Albay Alpaslan Türkeş, aynı gün saat 15:00'de Genelkurmay Başkanlığı'nda yapılan basın toplantısında gazetecilerin sorularını yanıtladı: "Bu sabahki harekâtı nasıl tafsil edebilirsiniz? Bir darbe-i hükümet mi olmuştur, yoksa Anayasa'ya dönüş mü bahis konusudur?"
Türkeş’in yanıtı, askerin hükümete karşı bakışını da yansıtıyordu:
"Yürürlükteki Anayasa idare tarafından çiğnenirse o idarenin meşruiyeti şüpheye düşer. Onun için biz birkaç seneden beri memlekette Anayasa'nın ihlal edildiğine şahit olduk. Fakat sabırla bekledik ve içten temenni ettik ki, bu yol parlamenter nizam içinde Meclis'te halledilsin. Son bir aylık hadiseler memlekette büyük üzüntüye sebep oldu ve demokrasi hayatımız bir çıkmaza girdi. Fakat bütün ümit ve beklememize rağmen Parlamento'da bunun düzelmesine gidilmedi.

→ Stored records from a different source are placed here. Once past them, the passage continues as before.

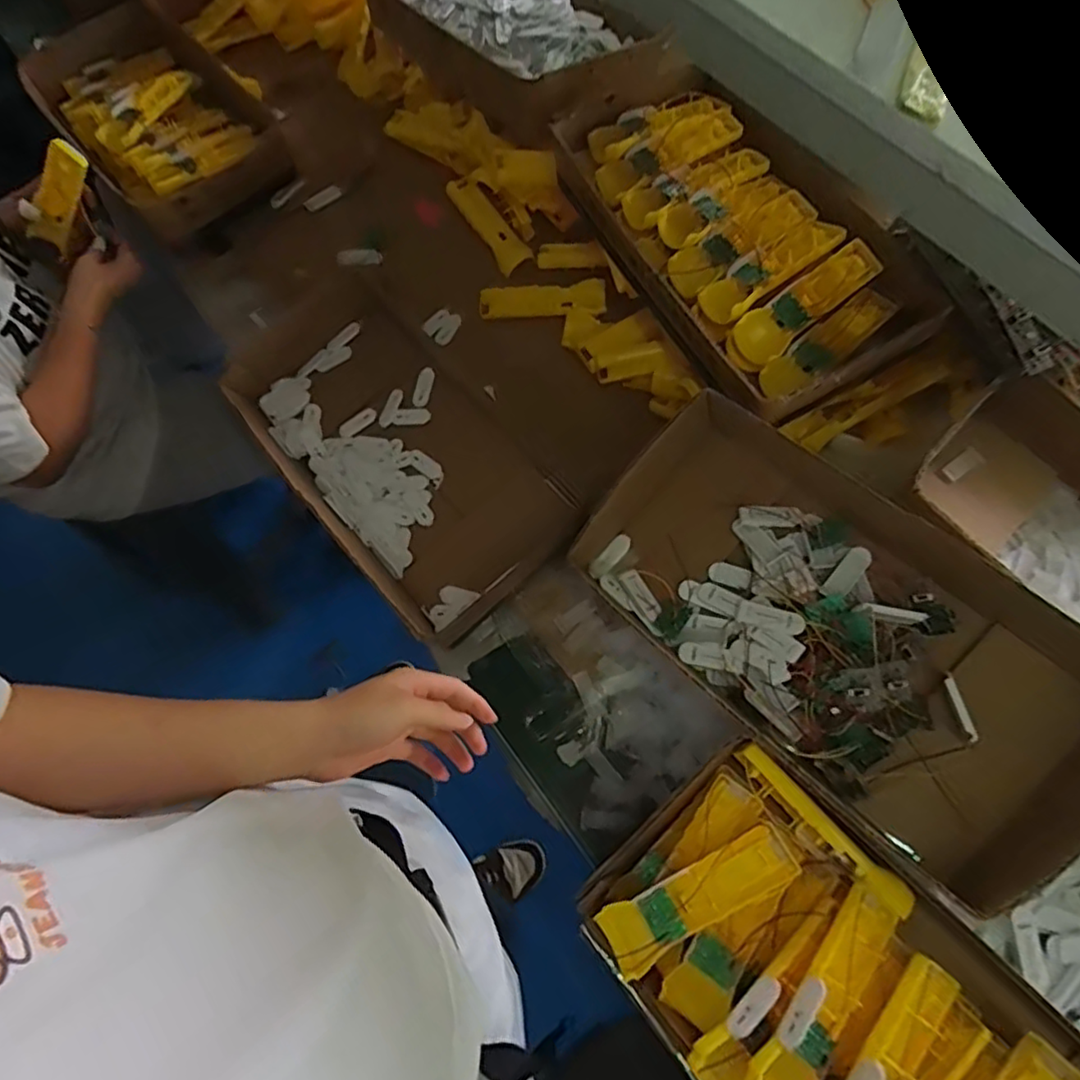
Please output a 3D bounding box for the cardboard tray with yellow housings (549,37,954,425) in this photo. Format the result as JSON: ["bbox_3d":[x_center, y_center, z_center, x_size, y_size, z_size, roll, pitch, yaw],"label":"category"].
[{"bbox_3d":[0.194,-0.351,0.696,0.238,0.053,0.474,-28,70,-9],"label":"cardboard tray with yellow housings"}]

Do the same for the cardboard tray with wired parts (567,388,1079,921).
[{"bbox_3d":[0.250,0.075,0.558,0.236,0.111,0.433,-46,64,5],"label":"cardboard tray with wired parts"}]

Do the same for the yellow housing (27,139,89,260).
[{"bbox_3d":[-0.594,-0.419,0.798,0.042,0.157,0.018,6,61,-44],"label":"yellow housing"}]

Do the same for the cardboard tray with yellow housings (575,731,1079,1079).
[{"bbox_3d":[0.240,0.369,0.478,0.225,0.121,0.413,-40,74,-13],"label":"cardboard tray with yellow housings"}]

Diktatörlüğe gidileceğinden bütün memleket endişeye düştü ve bu hal ayrı partilere mensup vatandaşların münasebetlerini de güç hale soktu. Bu durum karşısında memleketin ve milletin iç ve dış tehlikelerden korunması sorumluluğunu üzerinde taşıyan Türk Silahlı Kuvvetleri, kötü şekilde yürütülen bu iç mücadelenin memleketin dış emniyetini de tehlikeye soktuğunu gördü. Bunun hem Orta Doğu bölgesinde sulh ve sükunu temin, hem de Ana-yasa'nın her türlü tesirden azade bir hale getirilmesi maksadıyla Türk Silahlı Kuvvetleri kendi sorumluluğu dahilinde düzeltmeye karar verdi." (Cumhuriyet, 28 Mayıs 1960.)